ASSIGNMENT
Every line from the top of the records through the line containing "0: (659, 388, 7.72)" should be retyped exactly; the pictures should not.

TASK INPUT
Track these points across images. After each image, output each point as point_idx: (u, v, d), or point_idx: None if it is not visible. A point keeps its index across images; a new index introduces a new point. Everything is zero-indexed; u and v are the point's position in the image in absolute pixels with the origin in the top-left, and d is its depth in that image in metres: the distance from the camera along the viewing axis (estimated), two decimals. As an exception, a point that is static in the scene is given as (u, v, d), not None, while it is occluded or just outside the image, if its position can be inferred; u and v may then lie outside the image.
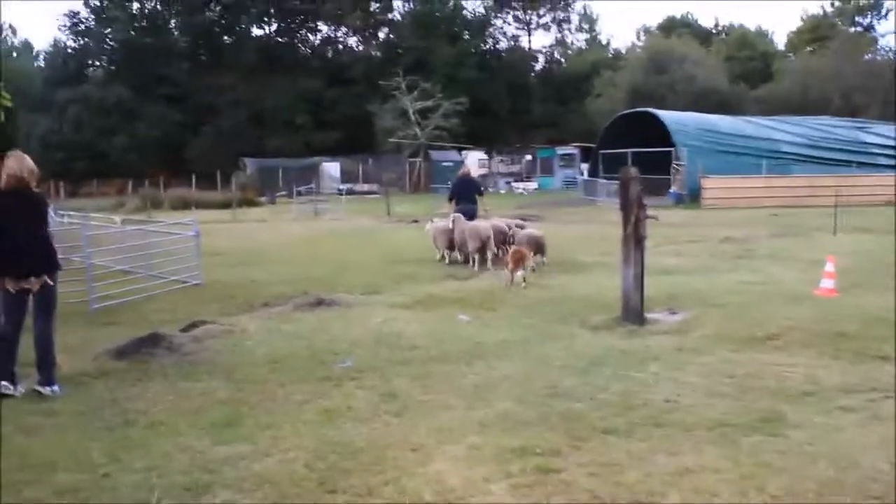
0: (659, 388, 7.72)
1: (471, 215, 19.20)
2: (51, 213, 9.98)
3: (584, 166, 58.24)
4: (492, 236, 17.81)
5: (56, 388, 8.21)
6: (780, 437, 6.29)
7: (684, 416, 6.85)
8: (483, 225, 18.20)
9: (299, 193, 46.99)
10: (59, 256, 8.68)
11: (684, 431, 6.46)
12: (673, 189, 41.97)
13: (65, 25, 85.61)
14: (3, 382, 8.16)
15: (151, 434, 6.75)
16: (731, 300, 12.28)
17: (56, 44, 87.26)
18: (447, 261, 18.71)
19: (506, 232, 18.47)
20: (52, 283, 8.37)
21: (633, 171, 10.82)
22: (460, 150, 66.91)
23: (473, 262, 17.83)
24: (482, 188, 21.60)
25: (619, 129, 48.95)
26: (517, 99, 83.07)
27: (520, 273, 14.71)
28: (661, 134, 43.74)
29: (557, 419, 6.80)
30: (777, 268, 16.26)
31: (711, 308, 11.64)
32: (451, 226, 18.55)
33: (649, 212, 10.92)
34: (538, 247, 17.36)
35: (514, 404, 7.25)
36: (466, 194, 19.99)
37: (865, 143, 46.55)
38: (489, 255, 17.85)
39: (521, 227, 19.08)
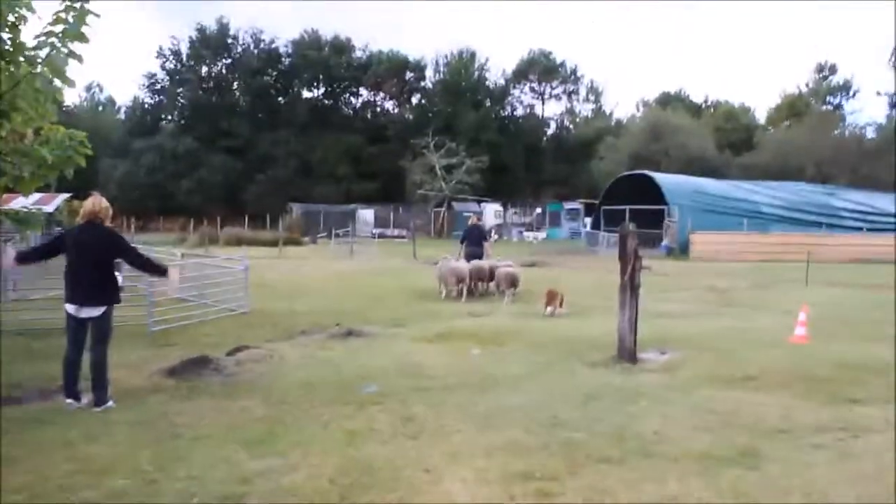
0: (648, 421, 7.52)
1: (477, 256, 20.68)
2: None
3: (588, 220, 58.01)
4: (468, 275, 19.28)
5: (111, 403, 8.10)
6: (757, 471, 6.08)
7: (671, 447, 6.65)
8: (462, 265, 19.60)
9: (338, 235, 46.95)
10: (125, 285, 8.60)
11: (671, 462, 6.26)
12: (665, 242, 41.56)
13: (143, 84, 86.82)
14: (69, 400, 8.10)
15: (195, 446, 6.62)
16: (715, 344, 12.03)
17: (135, 100, 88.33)
18: (443, 294, 19.57)
19: (485, 270, 19.95)
20: (109, 314, 8.26)
21: (631, 226, 10.66)
22: (479, 201, 66.96)
23: (457, 293, 19.10)
24: (487, 235, 23.63)
25: (620, 188, 48.75)
26: (531, 159, 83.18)
27: (549, 309, 15.79)
28: (656, 193, 43.44)
29: (558, 447, 6.62)
30: (756, 315, 16.00)
31: (697, 350, 11.40)
32: (440, 265, 20.17)
33: (644, 262, 10.75)
34: (512, 281, 18.99)
35: (520, 432, 7.07)
36: (474, 238, 21.46)
37: (835, 206, 46.19)
38: (464, 289, 19.17)
39: (507, 266, 20.18)
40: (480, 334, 13.05)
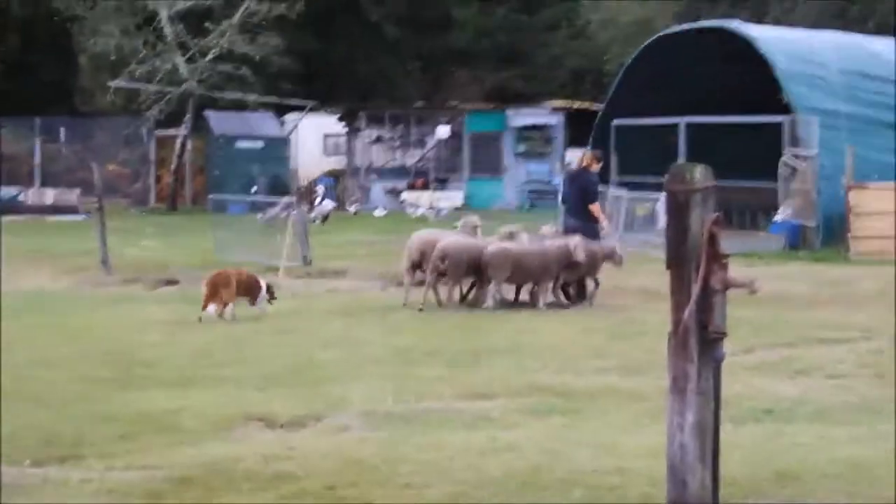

TASK RESULT
Track these points across images. After each image, output each point as point_idx: (u, v, d), or point_idx: None if it is not visible. A point keeps its index across images; a new index introduces a new point. Everything is zero-indexed; u and v are the point's position in the image in absolute pixels with the origin in the top-left, and d is its depth in that image in metres: the distance from the camera along the viewing axis (estimated), two decimals. As an exception, a point that is static in the scene is given as (u, v, d), not None, while it is occluded or just outside the image, if its position can be inferred; u and v may then lie outside the image.
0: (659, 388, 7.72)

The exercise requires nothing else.